Spotlight: Human Nature

Julia Watson on Design & Nature 

Anna Carnick

A conversation with the Australian-born, New York-based designer, author, and activist

In our Human Nature miniseries, we explore the critical, evolving relationship between humans and our environment through conversations with some of today’s most inspiring, influential, and boundary-breaking design creatives.

For this installment, we reached out to designer, activist, academic, and author Julia Watson. Watson’s practice champions Lo-TEK (Traditional Ecological Knowledge), a design movement that draws on century’s old, indigenous philosophy and local engineering and architecture to create sustainable, nature-based technology for a better future.

Julia Watson. Photo courtesy of the designer

For those unfamiliar with your work, please explain your focus and approach.

Driven by the existential risk of climate change, in all its varied forms, my work envisions the  retelling of an ancient myth—that humankind can and must live symbiotically with nature. It is captured in my book Lo—TEK, which offers a vision countering the legacy of colonization that views indigenous innovation as primitive, instead framing it as sophisticated design in symbiosis with nature. Lo—TEK is a lifetime of global explorations for local, nature-based cultures and technologies.

Qasab reed has long served as raw material for homes, handicrafts, tools, and animal fodder with the distinctive mudhif houses of the Ma’dan people appearing in Sumerian artwork from 5000 years ago. Photo © Esme Allen; from the book Lo-TEK, courtesy of Julia Watson

How would you encapsulate your work in 3 sentences?

My practice takes a critical view of history and technology, which enables experimentation and the weaving of ancient knowledge on how to live symbiotically with nature into how we shape our cities of the future. It provokes new conversations by challenging other designers to explore an alternative to the current mythology of technology. By championing local innovation, my work is expanding our understanding of green technology and questioning the future of climate-resilient design using knowledge and practices that are sustainable, adaptable, and borne out of necessity.

A view over the sacerd Mahagiri rice terraces, a small portion of the 1,000-year-old agrarian system known as the subak, which is unique to the island of Bali. Photo © David Lazar; from the book Lo-TEK, courtesy of Julia Watson

Is there one particular project you can point to that best represents your values and approach?

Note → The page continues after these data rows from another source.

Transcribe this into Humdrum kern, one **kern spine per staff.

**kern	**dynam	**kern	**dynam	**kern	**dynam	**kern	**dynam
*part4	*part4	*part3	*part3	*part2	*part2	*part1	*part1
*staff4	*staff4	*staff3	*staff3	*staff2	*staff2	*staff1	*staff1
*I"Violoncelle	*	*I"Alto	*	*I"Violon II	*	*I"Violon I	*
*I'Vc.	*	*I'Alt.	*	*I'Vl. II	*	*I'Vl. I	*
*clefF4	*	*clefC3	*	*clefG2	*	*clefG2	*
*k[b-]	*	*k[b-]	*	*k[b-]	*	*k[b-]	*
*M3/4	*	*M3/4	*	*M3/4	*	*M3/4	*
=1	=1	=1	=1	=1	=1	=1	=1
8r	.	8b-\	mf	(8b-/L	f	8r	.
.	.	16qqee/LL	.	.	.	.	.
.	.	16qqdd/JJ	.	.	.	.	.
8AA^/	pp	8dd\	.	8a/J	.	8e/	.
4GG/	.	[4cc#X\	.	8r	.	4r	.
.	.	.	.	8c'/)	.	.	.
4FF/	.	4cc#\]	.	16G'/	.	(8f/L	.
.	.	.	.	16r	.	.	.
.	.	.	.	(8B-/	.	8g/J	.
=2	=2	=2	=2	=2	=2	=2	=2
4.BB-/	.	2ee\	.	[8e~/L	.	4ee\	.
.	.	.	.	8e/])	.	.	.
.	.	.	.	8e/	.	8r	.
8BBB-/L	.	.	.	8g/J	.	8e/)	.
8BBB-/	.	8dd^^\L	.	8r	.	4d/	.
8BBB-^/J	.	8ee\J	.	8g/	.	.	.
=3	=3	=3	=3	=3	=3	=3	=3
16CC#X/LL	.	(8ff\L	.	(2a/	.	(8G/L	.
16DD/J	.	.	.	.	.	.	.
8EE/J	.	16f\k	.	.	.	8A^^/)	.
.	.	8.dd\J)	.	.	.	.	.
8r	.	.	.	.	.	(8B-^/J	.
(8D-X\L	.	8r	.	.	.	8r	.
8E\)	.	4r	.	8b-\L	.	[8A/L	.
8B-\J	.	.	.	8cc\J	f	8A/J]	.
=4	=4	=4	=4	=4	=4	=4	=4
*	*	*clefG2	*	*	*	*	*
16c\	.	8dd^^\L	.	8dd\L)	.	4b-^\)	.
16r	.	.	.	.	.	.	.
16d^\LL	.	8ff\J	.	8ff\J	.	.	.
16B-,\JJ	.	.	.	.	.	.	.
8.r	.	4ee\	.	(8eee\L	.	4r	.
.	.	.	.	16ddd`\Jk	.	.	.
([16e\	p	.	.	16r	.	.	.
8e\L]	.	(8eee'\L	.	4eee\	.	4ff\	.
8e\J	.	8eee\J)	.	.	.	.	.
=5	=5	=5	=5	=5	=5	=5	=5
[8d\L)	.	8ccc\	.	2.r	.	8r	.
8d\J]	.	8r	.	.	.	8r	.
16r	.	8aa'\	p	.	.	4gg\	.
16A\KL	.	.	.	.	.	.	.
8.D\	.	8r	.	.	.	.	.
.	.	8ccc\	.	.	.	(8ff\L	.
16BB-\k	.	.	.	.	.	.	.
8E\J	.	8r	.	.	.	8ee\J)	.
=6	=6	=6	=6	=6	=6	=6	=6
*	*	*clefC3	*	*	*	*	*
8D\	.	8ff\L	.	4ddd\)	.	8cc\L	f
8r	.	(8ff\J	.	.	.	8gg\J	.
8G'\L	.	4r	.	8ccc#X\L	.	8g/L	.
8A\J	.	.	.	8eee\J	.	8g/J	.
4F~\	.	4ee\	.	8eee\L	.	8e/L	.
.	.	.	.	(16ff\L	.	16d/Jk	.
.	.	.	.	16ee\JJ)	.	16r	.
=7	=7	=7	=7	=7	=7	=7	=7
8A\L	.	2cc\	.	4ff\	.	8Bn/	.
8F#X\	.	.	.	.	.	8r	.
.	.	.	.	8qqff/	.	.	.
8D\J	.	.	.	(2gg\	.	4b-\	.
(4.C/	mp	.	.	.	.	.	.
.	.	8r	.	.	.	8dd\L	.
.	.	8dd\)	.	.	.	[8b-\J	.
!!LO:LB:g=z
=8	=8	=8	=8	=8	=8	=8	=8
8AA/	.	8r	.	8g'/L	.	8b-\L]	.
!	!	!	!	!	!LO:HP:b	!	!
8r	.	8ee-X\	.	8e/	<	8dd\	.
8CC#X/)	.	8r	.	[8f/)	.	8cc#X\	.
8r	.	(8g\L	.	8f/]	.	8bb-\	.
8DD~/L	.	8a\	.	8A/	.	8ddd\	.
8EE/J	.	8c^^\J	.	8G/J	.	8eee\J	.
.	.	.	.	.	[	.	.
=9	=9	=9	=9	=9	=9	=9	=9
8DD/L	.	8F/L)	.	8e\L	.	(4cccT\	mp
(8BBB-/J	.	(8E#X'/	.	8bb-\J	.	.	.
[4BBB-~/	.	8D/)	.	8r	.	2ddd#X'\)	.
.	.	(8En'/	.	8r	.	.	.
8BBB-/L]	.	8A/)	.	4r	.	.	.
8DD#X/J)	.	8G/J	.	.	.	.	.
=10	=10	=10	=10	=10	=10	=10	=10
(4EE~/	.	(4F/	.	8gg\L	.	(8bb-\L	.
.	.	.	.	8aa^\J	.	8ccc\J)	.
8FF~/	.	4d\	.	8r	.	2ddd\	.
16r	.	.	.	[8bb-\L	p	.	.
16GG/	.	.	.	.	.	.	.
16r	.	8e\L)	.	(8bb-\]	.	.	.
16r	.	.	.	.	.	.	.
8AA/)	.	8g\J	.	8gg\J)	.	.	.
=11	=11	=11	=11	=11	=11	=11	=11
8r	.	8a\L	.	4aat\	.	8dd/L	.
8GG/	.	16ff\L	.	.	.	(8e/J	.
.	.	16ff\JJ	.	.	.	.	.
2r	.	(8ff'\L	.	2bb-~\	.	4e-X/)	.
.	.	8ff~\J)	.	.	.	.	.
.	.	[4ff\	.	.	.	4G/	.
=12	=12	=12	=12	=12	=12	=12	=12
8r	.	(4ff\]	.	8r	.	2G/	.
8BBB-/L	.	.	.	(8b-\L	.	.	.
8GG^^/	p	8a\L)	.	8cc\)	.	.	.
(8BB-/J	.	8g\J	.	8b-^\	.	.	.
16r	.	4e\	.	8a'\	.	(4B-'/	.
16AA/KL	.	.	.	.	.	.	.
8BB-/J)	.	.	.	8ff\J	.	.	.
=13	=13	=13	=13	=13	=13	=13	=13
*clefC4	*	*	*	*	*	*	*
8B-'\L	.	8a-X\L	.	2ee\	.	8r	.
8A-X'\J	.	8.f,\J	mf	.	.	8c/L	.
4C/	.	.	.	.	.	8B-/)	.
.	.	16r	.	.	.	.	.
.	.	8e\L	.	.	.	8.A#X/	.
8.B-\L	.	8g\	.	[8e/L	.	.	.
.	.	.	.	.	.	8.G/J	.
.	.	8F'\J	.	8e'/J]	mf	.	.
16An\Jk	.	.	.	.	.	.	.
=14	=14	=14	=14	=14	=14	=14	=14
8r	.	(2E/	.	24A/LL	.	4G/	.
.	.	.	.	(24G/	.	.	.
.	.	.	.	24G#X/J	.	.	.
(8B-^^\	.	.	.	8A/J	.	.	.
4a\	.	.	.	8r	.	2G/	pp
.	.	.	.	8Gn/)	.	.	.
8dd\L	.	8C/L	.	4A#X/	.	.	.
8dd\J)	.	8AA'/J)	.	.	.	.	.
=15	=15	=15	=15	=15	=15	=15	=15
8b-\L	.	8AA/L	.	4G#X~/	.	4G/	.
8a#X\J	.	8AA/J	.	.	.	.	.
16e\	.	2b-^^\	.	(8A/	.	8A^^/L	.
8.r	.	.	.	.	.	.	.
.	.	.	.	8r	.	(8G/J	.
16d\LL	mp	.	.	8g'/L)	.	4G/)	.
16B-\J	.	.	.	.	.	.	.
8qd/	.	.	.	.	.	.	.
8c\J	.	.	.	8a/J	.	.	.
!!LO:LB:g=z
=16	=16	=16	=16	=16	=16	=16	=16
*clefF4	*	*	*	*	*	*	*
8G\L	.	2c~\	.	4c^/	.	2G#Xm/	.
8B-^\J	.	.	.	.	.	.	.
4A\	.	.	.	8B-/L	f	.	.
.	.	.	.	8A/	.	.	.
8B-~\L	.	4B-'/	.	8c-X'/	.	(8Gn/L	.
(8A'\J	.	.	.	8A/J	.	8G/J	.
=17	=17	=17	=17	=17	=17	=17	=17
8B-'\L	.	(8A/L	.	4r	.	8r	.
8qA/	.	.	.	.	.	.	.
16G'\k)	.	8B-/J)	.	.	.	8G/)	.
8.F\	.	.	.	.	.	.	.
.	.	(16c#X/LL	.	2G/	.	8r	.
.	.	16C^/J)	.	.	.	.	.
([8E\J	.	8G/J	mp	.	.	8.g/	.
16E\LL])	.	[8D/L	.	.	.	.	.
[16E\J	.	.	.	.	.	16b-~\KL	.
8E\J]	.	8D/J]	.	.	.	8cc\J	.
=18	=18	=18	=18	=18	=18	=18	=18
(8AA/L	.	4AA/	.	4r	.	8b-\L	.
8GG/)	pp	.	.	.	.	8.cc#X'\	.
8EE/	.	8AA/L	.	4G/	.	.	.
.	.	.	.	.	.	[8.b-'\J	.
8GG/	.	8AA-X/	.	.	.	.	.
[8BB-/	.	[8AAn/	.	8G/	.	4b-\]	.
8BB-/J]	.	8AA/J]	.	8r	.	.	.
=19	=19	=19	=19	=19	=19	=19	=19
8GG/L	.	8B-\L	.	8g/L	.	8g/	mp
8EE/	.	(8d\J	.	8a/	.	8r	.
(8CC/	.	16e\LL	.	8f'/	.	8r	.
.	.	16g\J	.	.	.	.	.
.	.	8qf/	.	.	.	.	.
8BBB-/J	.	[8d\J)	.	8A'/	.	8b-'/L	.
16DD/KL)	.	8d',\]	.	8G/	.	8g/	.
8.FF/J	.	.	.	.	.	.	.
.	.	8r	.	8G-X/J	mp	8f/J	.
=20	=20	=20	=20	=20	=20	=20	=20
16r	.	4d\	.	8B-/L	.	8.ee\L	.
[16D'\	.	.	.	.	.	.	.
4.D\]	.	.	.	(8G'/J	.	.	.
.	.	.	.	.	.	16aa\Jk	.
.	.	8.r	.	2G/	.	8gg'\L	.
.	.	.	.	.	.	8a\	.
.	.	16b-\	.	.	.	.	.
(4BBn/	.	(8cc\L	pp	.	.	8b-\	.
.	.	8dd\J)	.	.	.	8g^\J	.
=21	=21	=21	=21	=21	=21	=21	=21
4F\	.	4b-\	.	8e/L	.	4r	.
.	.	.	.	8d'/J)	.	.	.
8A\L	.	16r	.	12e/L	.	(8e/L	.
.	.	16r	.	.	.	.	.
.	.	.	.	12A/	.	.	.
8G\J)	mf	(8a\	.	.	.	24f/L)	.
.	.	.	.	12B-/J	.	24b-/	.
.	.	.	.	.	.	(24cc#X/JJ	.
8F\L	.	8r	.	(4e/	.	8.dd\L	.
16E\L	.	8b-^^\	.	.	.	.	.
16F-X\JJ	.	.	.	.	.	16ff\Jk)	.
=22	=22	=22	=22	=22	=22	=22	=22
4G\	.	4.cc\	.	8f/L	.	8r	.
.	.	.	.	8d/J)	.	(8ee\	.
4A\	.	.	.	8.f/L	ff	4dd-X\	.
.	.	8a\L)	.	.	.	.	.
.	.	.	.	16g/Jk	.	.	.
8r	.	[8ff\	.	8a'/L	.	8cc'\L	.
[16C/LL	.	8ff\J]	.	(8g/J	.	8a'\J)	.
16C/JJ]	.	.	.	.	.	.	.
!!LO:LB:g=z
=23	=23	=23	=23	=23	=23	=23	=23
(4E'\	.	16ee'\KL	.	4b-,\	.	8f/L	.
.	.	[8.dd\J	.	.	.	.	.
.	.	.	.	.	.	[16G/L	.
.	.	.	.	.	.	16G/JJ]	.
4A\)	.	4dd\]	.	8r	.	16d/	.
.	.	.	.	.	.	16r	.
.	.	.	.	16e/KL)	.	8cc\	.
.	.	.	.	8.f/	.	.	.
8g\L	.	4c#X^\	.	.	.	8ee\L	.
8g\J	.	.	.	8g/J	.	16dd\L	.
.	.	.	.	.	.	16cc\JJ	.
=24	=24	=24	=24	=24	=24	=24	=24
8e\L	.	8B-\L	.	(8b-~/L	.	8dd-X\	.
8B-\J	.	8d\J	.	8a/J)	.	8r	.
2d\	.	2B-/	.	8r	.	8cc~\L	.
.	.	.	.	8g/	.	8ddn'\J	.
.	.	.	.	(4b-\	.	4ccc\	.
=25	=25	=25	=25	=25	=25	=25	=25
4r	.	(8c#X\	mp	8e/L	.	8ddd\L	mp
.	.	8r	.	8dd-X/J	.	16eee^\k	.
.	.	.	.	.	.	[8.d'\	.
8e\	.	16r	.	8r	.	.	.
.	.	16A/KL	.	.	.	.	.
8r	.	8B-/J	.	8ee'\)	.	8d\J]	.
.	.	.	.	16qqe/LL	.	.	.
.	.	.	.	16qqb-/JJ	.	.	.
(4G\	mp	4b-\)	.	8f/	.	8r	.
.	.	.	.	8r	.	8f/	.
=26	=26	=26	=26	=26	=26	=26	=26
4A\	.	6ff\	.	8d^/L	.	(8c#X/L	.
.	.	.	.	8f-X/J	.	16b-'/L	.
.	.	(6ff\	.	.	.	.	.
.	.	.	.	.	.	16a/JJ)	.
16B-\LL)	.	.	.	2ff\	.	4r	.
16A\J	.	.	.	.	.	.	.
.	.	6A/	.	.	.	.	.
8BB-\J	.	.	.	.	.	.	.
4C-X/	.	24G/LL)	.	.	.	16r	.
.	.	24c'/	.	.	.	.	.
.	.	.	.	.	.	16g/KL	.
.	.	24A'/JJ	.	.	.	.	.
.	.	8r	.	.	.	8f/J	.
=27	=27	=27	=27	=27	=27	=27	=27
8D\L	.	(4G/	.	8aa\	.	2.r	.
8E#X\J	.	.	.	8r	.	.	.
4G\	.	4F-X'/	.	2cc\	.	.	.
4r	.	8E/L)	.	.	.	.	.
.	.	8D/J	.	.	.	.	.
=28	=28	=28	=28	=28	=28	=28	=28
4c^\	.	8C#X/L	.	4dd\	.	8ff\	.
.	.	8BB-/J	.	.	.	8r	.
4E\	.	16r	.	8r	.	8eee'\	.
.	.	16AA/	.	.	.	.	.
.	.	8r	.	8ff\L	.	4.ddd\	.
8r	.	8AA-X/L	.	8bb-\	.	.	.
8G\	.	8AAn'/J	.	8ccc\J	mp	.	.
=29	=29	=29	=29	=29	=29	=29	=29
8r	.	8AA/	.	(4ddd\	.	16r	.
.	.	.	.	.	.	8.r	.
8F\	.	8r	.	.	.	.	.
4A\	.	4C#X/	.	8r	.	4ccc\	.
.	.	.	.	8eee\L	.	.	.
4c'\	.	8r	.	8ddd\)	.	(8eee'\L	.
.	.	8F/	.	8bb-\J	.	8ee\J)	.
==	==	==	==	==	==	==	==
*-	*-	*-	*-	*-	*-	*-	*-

Informed by 20 years of travel, research, designing, teaching, and writing, my manifesto titled Lo—TEK, Design by Radical Indigenism, has become a bestseller and a critical body of contemporary text. It is a movement—seeding creativity in crisis, inspired by technologies borne from climate extremes. The vision offers a framework to rethink and rebuild cities and communities while addressing the inequalities that our current systems and stories support.

Las Islas Flotantes is a floating island system on Lake Titicaca in Peru inhabited by the Uros, who build their entire civilization from the locally grown totora reed. Photo © Enrique Castro-Mendivil; from the book Lo-TEK, courtesy of Julia Watson

What is the greatest consistent challenge you face in your work?

Today, sustainability and climate-resilient design are presented as newly emerging fields dominated by two approaches: high-tech investment and carbon-credited conservation. This neo-colonial narrative perpetuates the dominant mythology of technology by deploying universal approaches that favor the global north, irrespective of people and place. My practice highlights the consistent failure of today’s climate change culture to acknowledge the tenets of sustainability derived from indigenous knowledge.

My work strives to decolonize design by reintroducing an age-old, third approach to combating climate change that is readily available, socially equitable, and inspired by local technologies borne of climate extremes. This body of work argues for the imminent need to recognize indigenous innovation embedded with Traditional Ecological Knowledge (TEK) evolved over millennia. I argue that solutions to climate change can be active, adaptive, productive, and complex co-existence of human and non-human species that use biodiversity as a building block for the future. My vision is to bring these solutions to the center of climate change discussions and the forefront of design.

In the Southern Wetlands of Iraq, an entire Ma’dan house known as a mudhif, which is built entirely of qasab reed without using mortar or nails, can be taken down and re-erected in a day. Photo © Jassim Alasadi; from the book Lo-TEK, courtesy of Julia Watson

How can the past inform our way forward?

Lo—TEK is a vision for a future conceived by remembering the past. It offers a new mythology of technology evolved by thousands of nature-based cultures.

Thank you, Julia! ◆

 

This interview is part of a special editorial series inspired by the Design Miami/ Basel 2021 theme Human Nature, exploring the evolving relationship between humans and our environment—and asking how that relationship must shift. On the eve of the event, Anna Carnick and Wava Carpenter of Design Miami and Anava Projects took the opportunity to connect with a short list of exceptional creatives working at the forefront of environmentally and socially minded design.